What is needed:
Please begin with the line containing "pas à la portée" and reproduce each line exactly until the records below end, without any pictures.

Page images and extracted text:
⟨

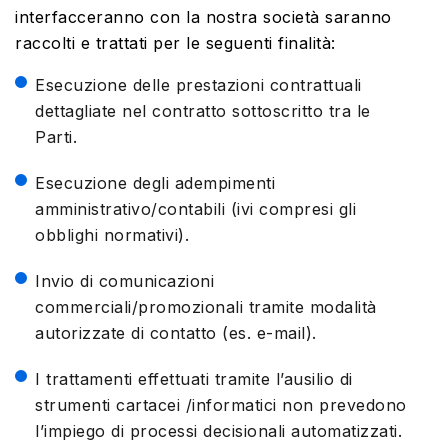
interfacceranno con la nostra società saranno
raccolti e trattati per le seguenti finalità:
Esecuzione delle prestazioni contrattuali
dettagliate nel contratto sottoscritto tra le
Parti.
Esecuzione degli adempimenti
amministrativo/contabili (ivi compresi gli
obblighi normativi).
Invio di comunicazioni
commerciali/promozionali tramite modalità
autorizzate di contatto (es. e-mail).
I trattamenti effettuati tramite l’ausilio di
strumenti cartacei /informatici non prevedono
l’impiego di processi decisionali automatizzati.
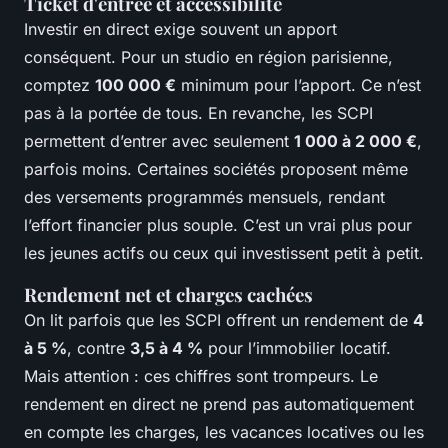
Ticket d'entrée et accessibilité
Investir en direct exige souvent un apport
conséquent. Pour un studio en région parisienne,
comptez
100 000 €
minimum pour l’apport. Ce n’est
pas à la portée de tous. En revanche, les SCPI
permettent d’entrer avec seulement
1 000 à 2 000 €
,
parfois moins. Certaines sociétés proposent même
des versements programmés mensuels, rendant
l’effort financier plus souple. C’est un vrai plus pour
les jeunes actifs ou ceux qui investissent petit à petit.
Rendement net et charges cachées
On lit parfois que les SCPI offrent un rendement de
4
à 5 %
, contre
3,5 à 4 %
pour l’immobilier locatif.
Mais attention : ces chiffres sont trompeurs. Le
rendement en direct ne prend pas automatiquement
en compte les charges, les vacances locatives ou les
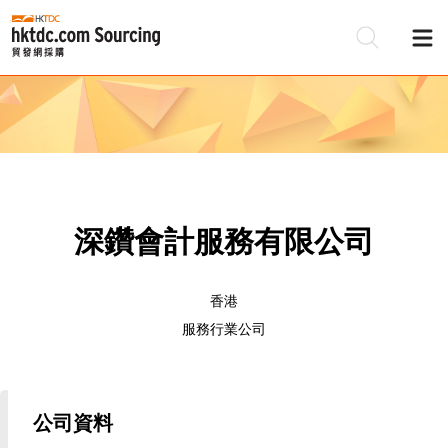
深鑽會計服務有限公司
香港
服務行業公司
公司資料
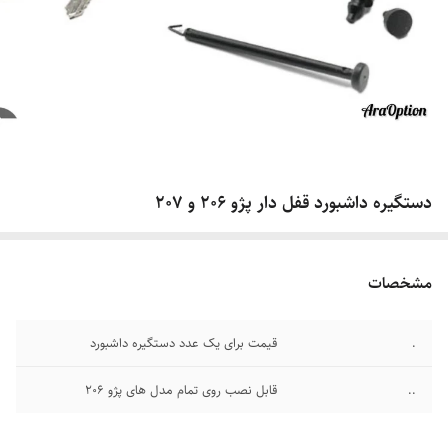
دستگیره داشبورد قفل دار پژو 206 و 207
مشخصات
.
قیمت برای یک عدد دستگیره داشبورد
..
قابل نصب روی تمام مدل های پژو 206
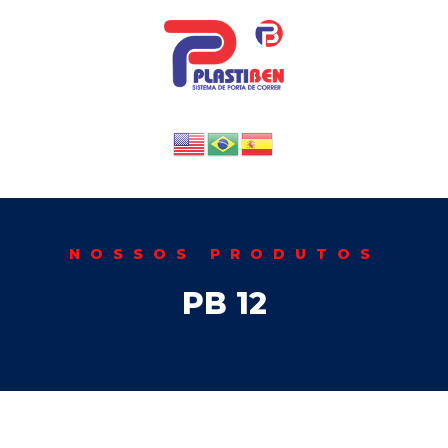
NOSSOS PRODUTOS
PB 12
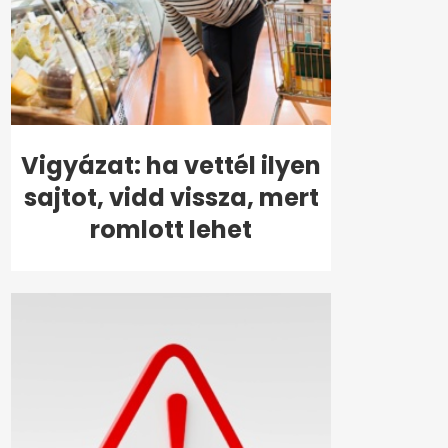
Vigyázat: ha vettél ilyen
sajtot, vidd vissza, mert
romlott lehet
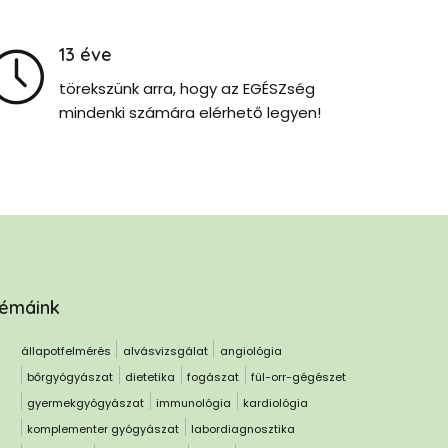
13
éve
törekszünk arra, hogy az EGÉSZség
mindenki számára elérhető legyen!
émáink
állapotfelmérés
alvásvizsgálat
angiológia
bőrgyógyászat
dietetika
fogászat
fül-orr-gégészet
gyermekgyógyászat
immunológia
kardiológia
komplementer gyógyászat
labordiagnosztika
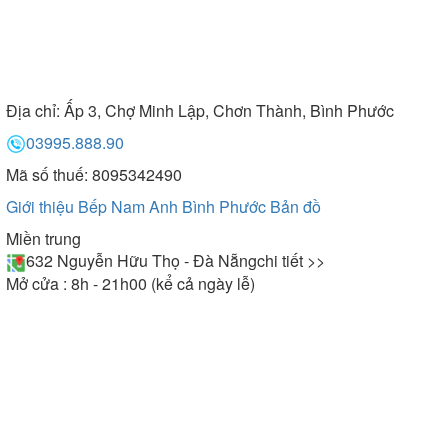
Địa chỉ:
Ấp 3, Chợ Minh Lập, Chơn Thành, Bình Phước
03995.888.90
Mã số thuế: 8095342490
Giới thiệu Bếp Nam Anh Bình Phước
Bản đồ
Miền trung
632 Nguyễn Hữu Thọ - Đà Nẵng
chi tiết >>
Mở cửa : 8h - 21h00 (kể cả ngày lễ)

⟩

Response below:
pas à la portée de tous. En revanche, les SCPI
permettent d’entrer avec seulement
1 000 à 2 000 €
,
parfois moins. Certaines sociétés proposent même
des versements programmés mensuels, rendant
l’effort financier plus souple. C’est un vrai plus pour
les jeunes actifs ou ceux qui investissent petit à petit.
Rendement net et charges cachées
On lit parfois que les SCPI offrent un rendement de
4
à 5 %
, contre
3,5 à 4 %
pour l’immobilier locatif.
Mais attention : ces chiffres sont trompeurs. Le
rendement en direct ne prend pas automatiquement
en compte les charges, les vacances locatives ou les
深鑽會計服務有限公司
香港
服務行業公司
公司資料
دستگیره داشبورد قفل دار پژو 206 و 207
مشخصات
.
قیمت برای یک عدد دستگیره داشبورد
..
قابل نصب روی تمام مدل های پژو 206
NOSSOS PRODUTOS
PB 12
Vigyázat: ha vettél ilyen
sajtot, vidd vissza, mert
romlott lehet
13
éve
törekszünk arra, hogy az EGÉSZség
mindenki számára elérhető legyen!
émáink
állapotfelmérés
alvásvizsgálat
angiológia
bőrgyógyászat
dietetika
fogászat
fül-orr-gégészet
gyermekgyógyászat
immunológia
kardiológia
komplementer gyógyászat
labordiagnosztika
Địa chỉ:
Ấp 3, Chợ Minh Lập, Chơn Thành, Bình Phước
03995.888.90
Mã số thuế: 8095342490
Giới thiệu Bếp Nam Anh Bình Phước
Bản đồ
Miền trung
632 Nguyễn Hữu Thọ - Đà Nẵng
chi tiết >>
Mở cửa : 8h - 21h00 (kể cả ngày lễ)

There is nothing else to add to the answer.